When you downsize out of the house you’ve lived in for over 4 decades,  you need to excavate top shelves of closets, among other less frequently visited crannies.  It was on such a shelf that I noticed a brown corrugated box, behind other boxes, that at one time I had labeled with black magic marker “Wedding Memorabilia”.  I opened it with some trepidation.

Inside were RSVP’s to our wedding invitation to a luncheon for 50 at a midtown hotel in mid-September 1968, a blue garter and lace handkerchief someone had given me to meet the requisite “something blue” and “something old” must-have list.  And there, underneath these, was the cake’s wedding topper, with its styrofoam wedding bell, framed by an arch of artificial flowers.  Although my husband and I were married under a chuppah, the bell and arch were standard fare for cake toppers in the late 60’s.
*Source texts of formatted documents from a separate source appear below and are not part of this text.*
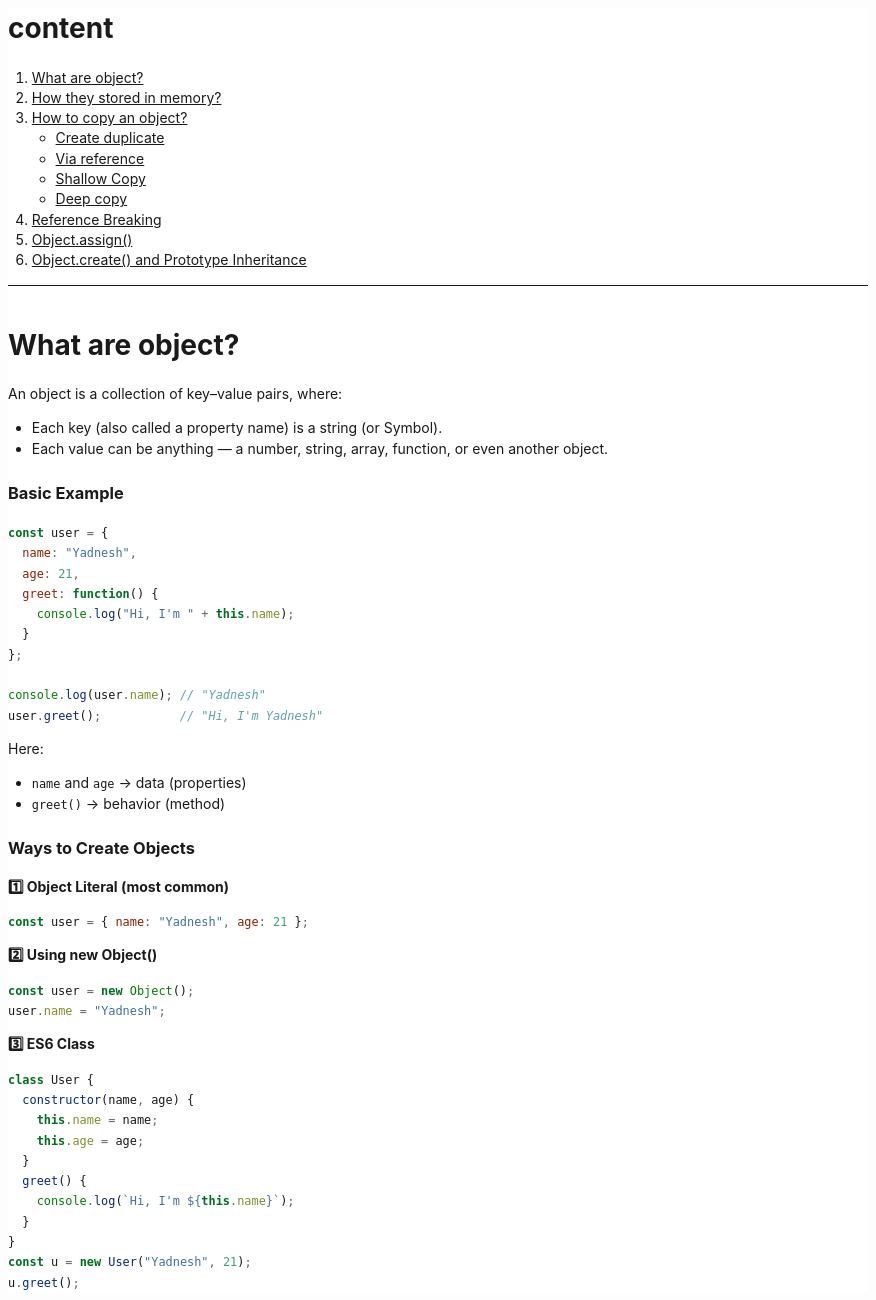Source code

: # content
1. [What are object?](#what-are-object)
2. [How they stored in memory?](#how-they-stored-in-memory)
3. [How to copy an object?](#how-to-copy-an-object)
    - [Create duplicate](#1-creating-the-duplicate-of-the-current-object)
    - [Via reference](#2-copy-via-reference)
    - [Shallow Copy](#3-shallow-copy)
    - [Deep copy](#4-deep-copy)
4. [Reference Breaking](#reference-breaking)
5. [Object.assign()](#objectassign)
6. [Object.create() and Prototype Inheritance](#objectcreate-and-prototype-inheritance)

---

# What are object?

An object is a collection of key–value pairs, where:
- Each key (also called a property name) is a string (or Symbol).
- Each value can be anything — a number, string, array, function, or even another object.

### Basic Example
```js
const user = {
  name: "Yadnesh",
  age: 21,
  greet: function() {
    console.log("Hi, I'm " + this.name);
  }
};

console.log(user.name); // "Yadnesh"
user.greet();           // "Hi, I'm Yadnesh"
```
Here:
- `name` and `age` → data (properties)
- `greet()` → behavior (method)

### Ways to Create Objects

**1️⃣ Object Literal (most common)**
```js
const user = { name: "Yadnesh", age: 21 };
```
**2️⃣ Using new Object()**

```js
const user = new Object();
user.name = "Yadnesh";
```
**3️⃣ ES6 Class**
```js
class User {
  constructor(name, age) {
    this.name = name;
    this.age = age;
  }
  greet() {
    console.log(`Hi, I'm ${this.name}`);
  }
}
const u = new User("Yadnesh", 21);
u.greet();
```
It was the plastic groom, with a smear of what looked like old cake frosting stuck to his left eyebrow, that held my attention.  I marveled at how well both he and the bride had held up during the last 4 decades, but, of course, they lived in a box, were made of plastic and didn’t need heart surgery.

I then had to decide what to do with this box and its contents,  after reckoning with the fact that my son and my daughter would likely only want their own wedding memorabilia, living as they did in NYC apartments with limited storage space.

I had a large, black trash bag sitting next to me on the floor and the sentence I would hand down for the box’s contents seemed fairly obvious.  But the only way I could carry it out was by closing my eyes before I stuck everything in.